Шостакович, отмечает Гликман, прекрасно знал произведения русских и зарубежных классиков, следил за новинками современной литературы и неоднократно рекомендовал ему книги различных авторов. По словам Гликмана, указанный роман «Ученики Иисуса» он прочёл с захватывающим интересом.
Летом 1958 года Шостаковичу вскоре после возвращения из Италии и Франции пришлось лететь в Англию, о чём он 22 июня извещал Гликмана письмом из Болшева: «Завтра отправляюсь в Лондон, а затем в Оксфорд, где будет происходить церемония присуждения мне степени доктора. Церемония будет происходить 25 июня. А 27 июня отправляюсь домой. Полечу на этот раз один, т.к. Маргарита (Кайнова — вторая жена Шостаковича. — Л.Г.) занята экзаменами. Напиши мне, какие у тебя планы на лето. У нас дело обстоит так: Галя (дочь композитора. — Л.Г.) до августа уезжает на практику в Рыбинск. Остальные, плюс сестра Маруся поедут в Рузу. В Комарово в этом году не поедем».
В письме от 2 февраля 1959 года, написанном в Болшеве, композитор обратился к Гликману с просьбой помочь ему в написании нескольких страниц текста по случаю предстоящего 100-летия Ленинградской консерватории и изложил тезисы, один из которых таков: «Я — студент консерватории, получивший вместе с другими студентами солидное музыкальное образование. Упомянуть Л.В. Николаева, М.О. Штейнберга, А.К. Глазунова». Сообразуясь с тезисами, которые Шостакович сформулировал в письме, Исаак Давыдович выполнил его просьбу.

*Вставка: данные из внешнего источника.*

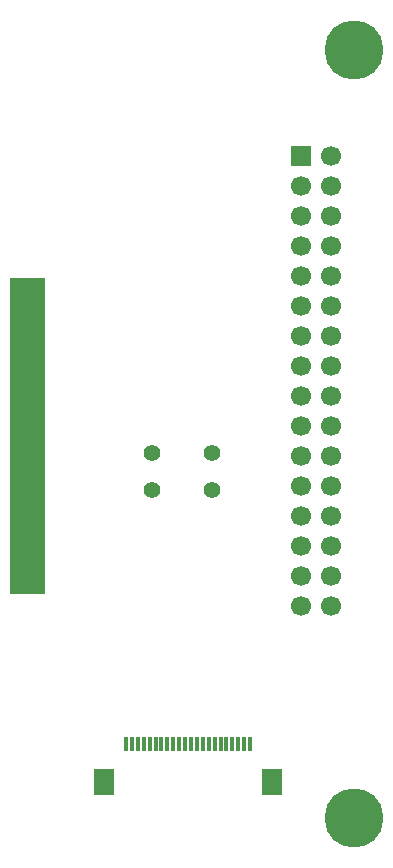
<source format=gts>
G04 #@! TF.GenerationSoftware,KiCad,Pcbnew,9.0.2*
G04 #@! TF.CreationDate,2025-06-24T15:08:32-04:00*
G04 #@! TF.ProjectId,uconsole-expansion-card-template,75636f6e-736f-46c6-952d-657870616e73,0.1*
G04 #@! TF.SameCoordinates,Original*
G04 #@! TF.FileFunction,Soldermask,Top*
G04 #@! TF.FilePolarity,Negative*
%FSLAX46Y46*%
G04 Gerber Fmt 4.6, Leading zero omitted, Abs format (unit mm)*
G04 Created by KiCad (PCBNEW 9.0.2) date 2025-06-24 15:08:32*
%MOMM*%
%LPD*%
G01*
G04 APERTURE LIST*
%ADD10C,0.100000*%
%ADD11C,1.400000*%
%ADD12R,2.300000X0.600000*%
%ADD13C,5.000000*%
%ADD14R,0.300000X1.300000*%
%ADD15R,1.800000X2.200000*%
%ADD16R,1.700000X1.700000*%
%ADD17C,1.700000*%
G04 APERTURE END LIST*
D10*
X85119600Y-113962000D02*
X82224000Y-113962000D01*
X82224000Y-87292000D01*
X85119600Y-87292000D01*
X85119600Y-113962000D01*
G36*
X85119600Y-113962000D02*
G01*
X82224000Y-113962000D01*
X82224000Y-87292000D01*
X85119600Y-87292000D01*
X85119600Y-113962000D01*
G37*
D11*
X99340000Y-105250000D03*
X94260000Y-105250000D03*
D12*
X84015000Y-88720000D03*
X84015000Y-89520000D03*
X84015000Y-90320000D03*
X84015000Y-91120000D03*
X84015000Y-91920000D03*
X84015000Y-92720000D03*
X84015000Y-93520000D03*
X84015000Y-94320000D03*
X84015000Y-98320000D03*
X84015000Y-99120000D03*
X84015000Y-99920000D03*
X84015000Y-100720000D03*
X84015000Y-101520000D03*
X84015000Y-102320000D03*
X84015000Y-103120000D03*
X84015000Y-103920000D03*
X84015000Y-104720000D03*
X84015000Y-105520000D03*
X84015000Y-106320000D03*
X84015000Y-107120000D03*
X84015000Y-107920000D03*
X84015000Y-108720000D03*
X84015000Y-109520000D03*
X84015000Y-110320000D03*
X84015000Y-111120000D03*
X84015000Y-111920000D03*
D13*
X111385000Y-133000000D03*
D14*
X92050000Y-126750000D03*
X92550000Y-126750000D03*
X93050000Y-126750000D03*
X93550000Y-126750000D03*
X94050000Y-126750000D03*
X94550000Y-126750000D03*
X95050000Y-126750000D03*
X95550000Y-126750000D03*
X96050000Y-126750000D03*
X96550000Y-126750000D03*
X97050000Y-126750000D03*
X97550000Y-126750000D03*
X98050000Y-126750000D03*
X98550000Y-126750000D03*
X99050000Y-126750000D03*
X99550000Y-126750000D03*
X100050000Y-126750000D03*
X100550000Y-126750000D03*
X101050000Y-126750000D03*
X101550000Y-126750000D03*
X102050000Y-126750000D03*
X102550000Y-126750000D03*
D15*
X90150000Y-130000000D03*
X104450000Y-130000000D03*
D11*
X99340000Y-102100000D03*
X94260000Y-102100000D03*
D13*
X111385000Y-68000000D03*
D16*
X106875000Y-76950000D03*
D17*
X109415000Y-76950000D03*
X106875000Y-79490000D03*
X109415000Y-79490000D03*
X106875000Y-82030000D03*
X109415000Y-82030000D03*
X106875000Y-84570000D03*
X109415000Y-84570000D03*
X106875000Y-87110000D03*
X109415000Y-87110000D03*
X106875000Y-89650000D03*
X109415000Y-89650000D03*
X106875000Y-92190000D03*
X109415000Y-92190000D03*
X106875000Y-94730000D03*
X109415000Y-94730000D03*
X106875000Y-97270000D03*
X109415000Y-97270000D03*
X106875000Y-99810000D03*
X109415000Y-99810000D03*
X106875000Y-102350000D03*
X109415000Y-102350000D03*
X106875000Y-104890000D03*
X109415000Y-104890000D03*
X106875000Y-107430000D03*
X109415000Y-107430000D03*
X106875000Y-109970000D03*
X109415000Y-109970000D03*
X106875000Y-112510000D03*
X109415000Y-112510000D03*
X106875000Y-115050000D03*
X109415000Y-115050000D03*
M02*

</source>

В 1960 году Дмитрий Дмитриевич вновь писал Гликману с дачи, но уже не с болшевской. Исаак Давыдович так комментирует эту перемену: «Шостакович вернул подаренную ему государственную дачу в Болшеве, малопригодную для отдыха и работы, и купил в рассрочку хорошую дачу в Жуковке — живописном месте под Москвой».

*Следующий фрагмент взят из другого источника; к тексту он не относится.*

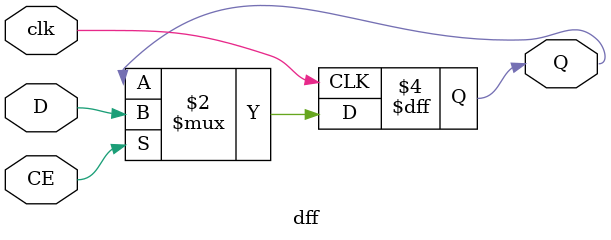
<source format=v>
module dff
(
input D,
input CE,
input clk,
output reg Q


  );

always @(posedge clk ) begin
  if(CE)
    Q <= D;
end

endmodule

</source>
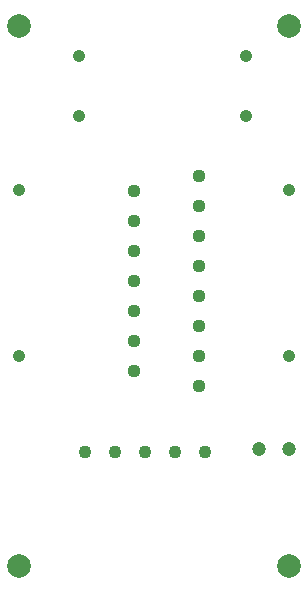
<source format=gbr>
%TF.GenerationSoftware,Altium Limited,Altium Designer,23.3.1 (30)*%
G04 Layer_Color=0*
%FSLAX45Y45*%
%MOMM*%
%TF.SameCoordinates,796C1B80-4156-4CD7-A6E5-B9CE5994D65D*%
%TF.FilePolarity,Positive*%
%TF.FileFunction,Plated,1,2,PTH,Drill*%
%TF.Part,Single*%
G01*
G75*
%TA.AperFunction,ComponentDrill*%
%ADD39C,1.05000*%
%TA.AperFunction,OtherDrill,Pad Free-11 (78.74mm,104.14mm)*%
%ADD40C,2.00000*%
%TA.AperFunction,OtherDrill,Pad Free-10 (101.6mm,104.14mm)*%
%ADD41C,2.00000*%
%TA.AperFunction,OtherDrill,Pad Free-9 (101.6mm,58.42mm)*%
%ADD42C,2.00000*%
%TA.AperFunction,OtherDrill,Pad Free-8 (78.74mm,58.42mm)*%
%ADD43C,2.00000*%
%TA.AperFunction,ComponentDrill*%
%ADD44C,1.13005*%
%ADD45C,1.10000*%
%ADD46C,1.20000*%
%ADD47C,1.05000*%
D39*
X7874000Y9030000D02*
D03*
Y7620000D02*
D03*
X10160000Y9030000D02*
D03*
Y7620000D02*
D03*
D40*
X7874000Y10414000D02*
D03*
D41*
X10160000D02*
D03*
D42*
Y5842000D02*
D03*
D43*
X7874000D02*
D03*
D44*
X8844991Y9017000D02*
D03*
Y8763000D02*
D03*
Y8509000D02*
D03*
Y8255000D02*
D03*
Y8001000D02*
D03*
Y7747000D02*
D03*
Y7493000D02*
D03*
X9398000Y9144000D02*
D03*
Y8890000D02*
D03*
Y8636000D02*
D03*
Y8382000D02*
D03*
Y8128000D02*
D03*
Y7874000D02*
D03*
Y7620000D02*
D03*
Y7366000D02*
D03*
D45*
X9448800Y6807200D02*
D03*
X9194800D02*
D03*
X8940800D02*
D03*
X8686800D02*
D03*
X8432800D02*
D03*
D46*
X10160000Y6832600D02*
D03*
X9906000D02*
D03*
D47*
X9792000Y9652000D02*
D03*
X8382000D02*
D03*
Y10160000D02*
D03*
X9792000D02*
D03*
%TF.MD5,03402c2f0395f70ffec05c1cb8458e27*%
M02*

</source>
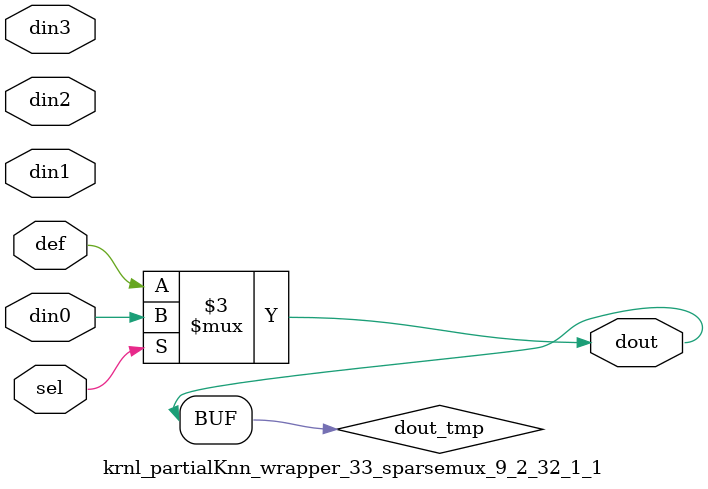
<source format=v>
`timescale 1ns / 1ps

module krnl_partialKnn_wrapper_33_sparsemux_9_2_32_1_1 (din0,din1,din2,din3,def,sel,dout);

parameter din0_WIDTH = 1;

parameter din1_WIDTH = 1;

parameter din2_WIDTH = 1;

parameter din3_WIDTH = 1;

parameter def_WIDTH = 1;
parameter sel_WIDTH = 1;
parameter dout_WIDTH = 1;

parameter [sel_WIDTH-1:0] CASE0 = 1;

parameter [sel_WIDTH-1:0] CASE1 = 1;

parameter [sel_WIDTH-1:0] CASE2 = 1;

parameter [sel_WIDTH-1:0] CASE3 = 1;

parameter ID = 1;
parameter NUM_STAGE = 1;



input [din0_WIDTH-1:0] din0;

input [din1_WIDTH-1:0] din1;

input [din2_WIDTH-1:0] din2;

input [din3_WIDTH-1:0] din3;

input [def_WIDTH-1:0] def;
input [sel_WIDTH-1:0] sel;

output [dout_WIDTH-1:0] dout;



reg [dout_WIDTH-1:0] dout_tmp;

always @ (*) begin
case (sel)
    
    CASE0 : dout_tmp = din0;
    
    CASE1 : dout_tmp = din1;
    
    CASE2 : dout_tmp = din2;
    
    CASE3 : dout_tmp = din3;
    
    default : dout_tmp = def;
endcase
end


assign dout = dout_tmp;



endmodule

</source>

Гликману вторит дочь композитора Галина: «И вот в шестидесятом году ему (Шостаковичу. — Л.Г.) предложили купить дачу в Жуковке, в посёлке, где жили советские академики. Тут надобно отдать должное щепетильности моего отца. Вместо того, чтобы продать подаренную ему Сталиным дачу в Болшеве (напомним, Максим Шостакович говорил, что она предоставлена распоряжением советского правительства. А его сестра стоит на своём: дачу подарил Сталин. — Л.Г.), он вернул её государству. При том, что за новый дом надо было выложить — и немедленно — весьма значительную сумму».

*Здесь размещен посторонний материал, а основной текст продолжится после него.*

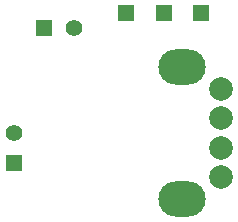
<source format=gbs>
G04 (created by PCBNEW (2013-07-07 BZR 4022)-stable) date 9/13/2015 6:12:30 PM*
%MOIN*%
G04 Gerber Fmt 3.4, Leading zero omitted, Abs format*
%FSLAX34Y34*%
G01*
G70*
G90*
G04 APERTURE LIST*
%ADD10C,0.00590551*%
%ADD11R,0.055X0.055*%
%ADD12C,0.055*%
%ADD13C,0.0787402*%
%ADD14O,0.15748X0.11811*%
G04 APERTURE END LIST*
G54D10*
G54D11*
X71000Y-59500D03*
G54D12*
X71000Y-58500D03*
G54D11*
X72000Y-55000D03*
G54D12*
X73000Y-55000D03*
G54D11*
X74750Y-54500D03*
X76000Y-54500D03*
X77250Y-54500D03*
G54D13*
X77899Y-59976D03*
X77899Y-58992D03*
X77899Y-58007D03*
X77899Y-57023D03*
G54D14*
X76600Y-56300D03*
X76600Y-60700D03*
M02*

</source>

На наш взгляд, важно уточнить принадлежность болшевской дачи. Если она государственная, то соответственно и принадлежала государству. Допустим, оно подарило дачу композитору. Как принято поступать с подарком? Его можно передарить или продать. Но возвращать подарок дарителю да ещё после многолетнего использования, согласитесь, нелогично и… неприлично. Наверное, дача была предоставлена композитору в пожизненное пользование, но коль скоро он с неё съехал, то она подлежала возврату государству. Если же дача принадлежала композитору на правах собственности, то безвозмездное возвращение её государству — поступок благородный.
Как бы то ни было, Дмитрий Дмитриевич Шостакович, приобретя дачу в Жуковке, в академическом городке, где были лучшие условия, позволявшие жить и работать круглый год, оставил Болшево. Так завершился болшевский период жизни и творчества великого композитора.